• What you will do: Report the count of lines in the listing below that include the string "span", with no other text.

—————

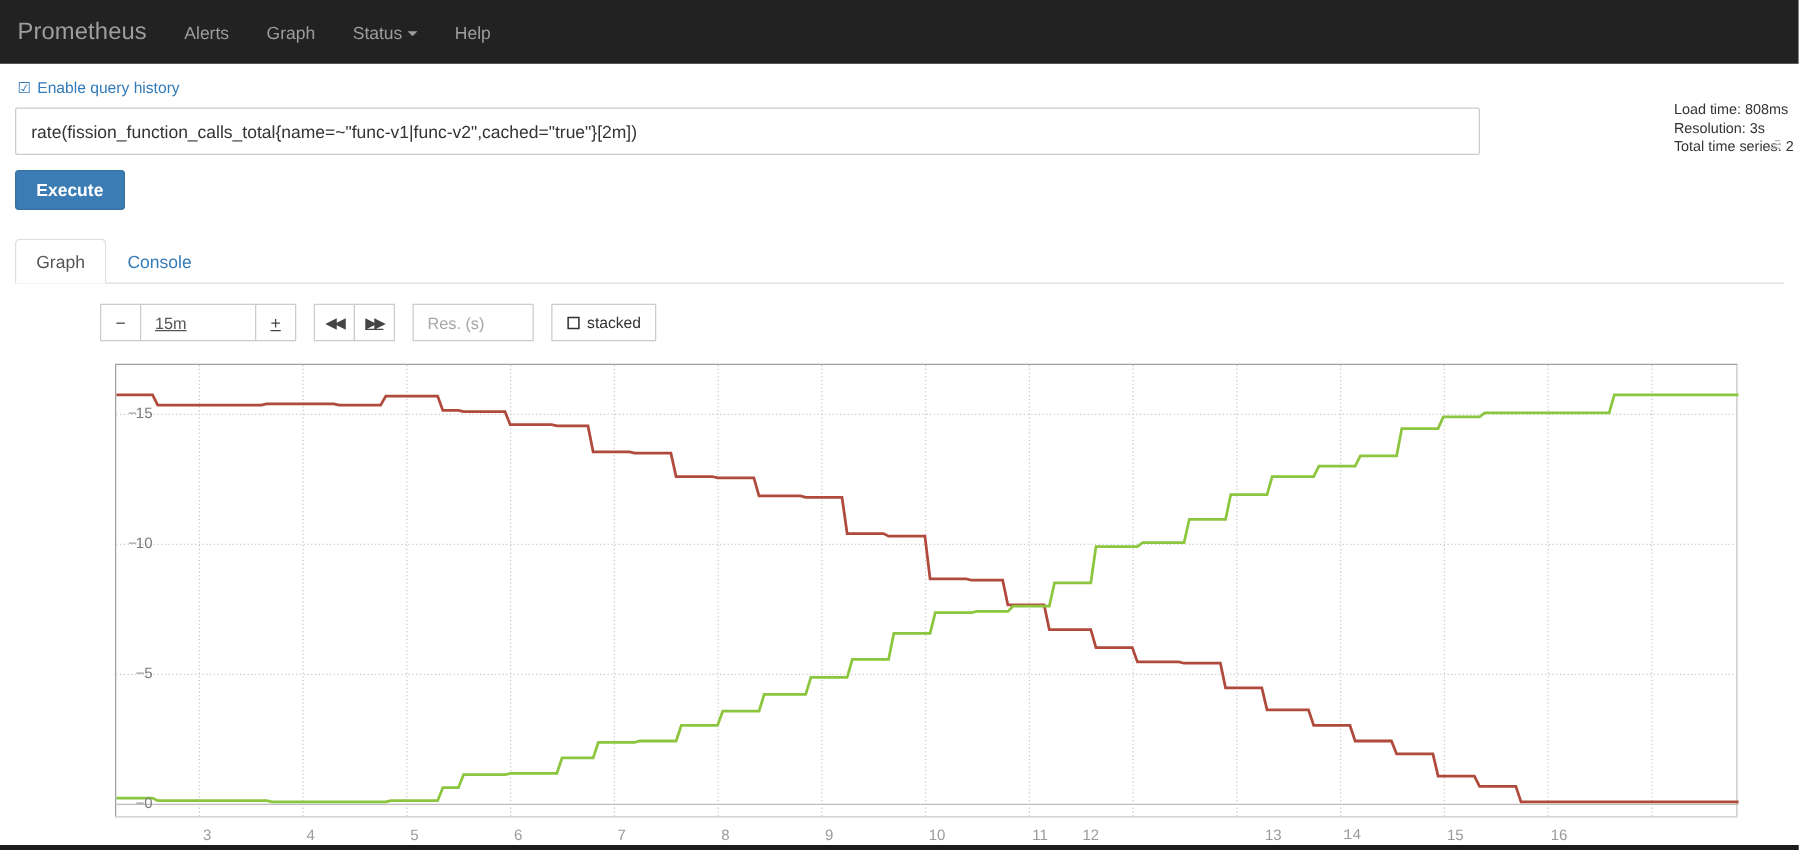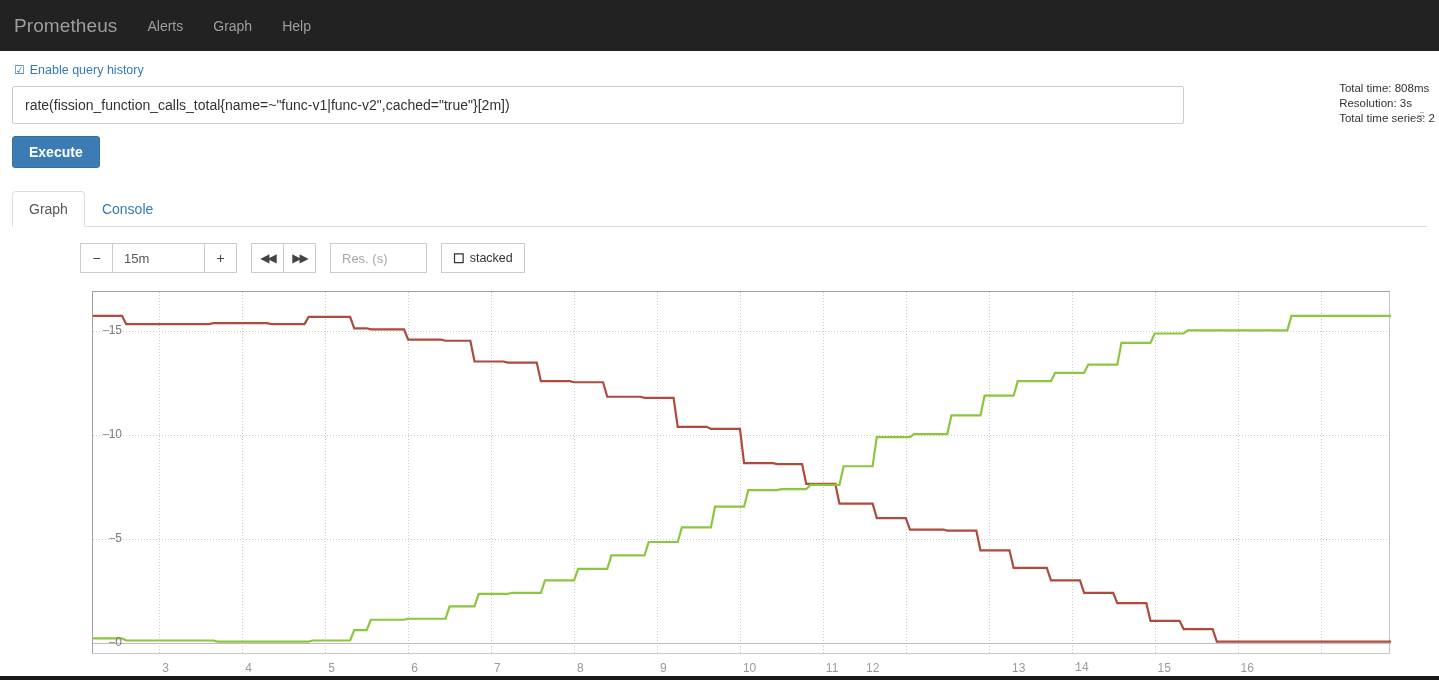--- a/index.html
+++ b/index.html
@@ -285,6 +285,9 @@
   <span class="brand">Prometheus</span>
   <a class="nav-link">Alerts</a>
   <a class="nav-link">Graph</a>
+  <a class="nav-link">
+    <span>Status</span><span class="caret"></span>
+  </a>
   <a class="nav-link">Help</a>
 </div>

—————

• Written solution: 2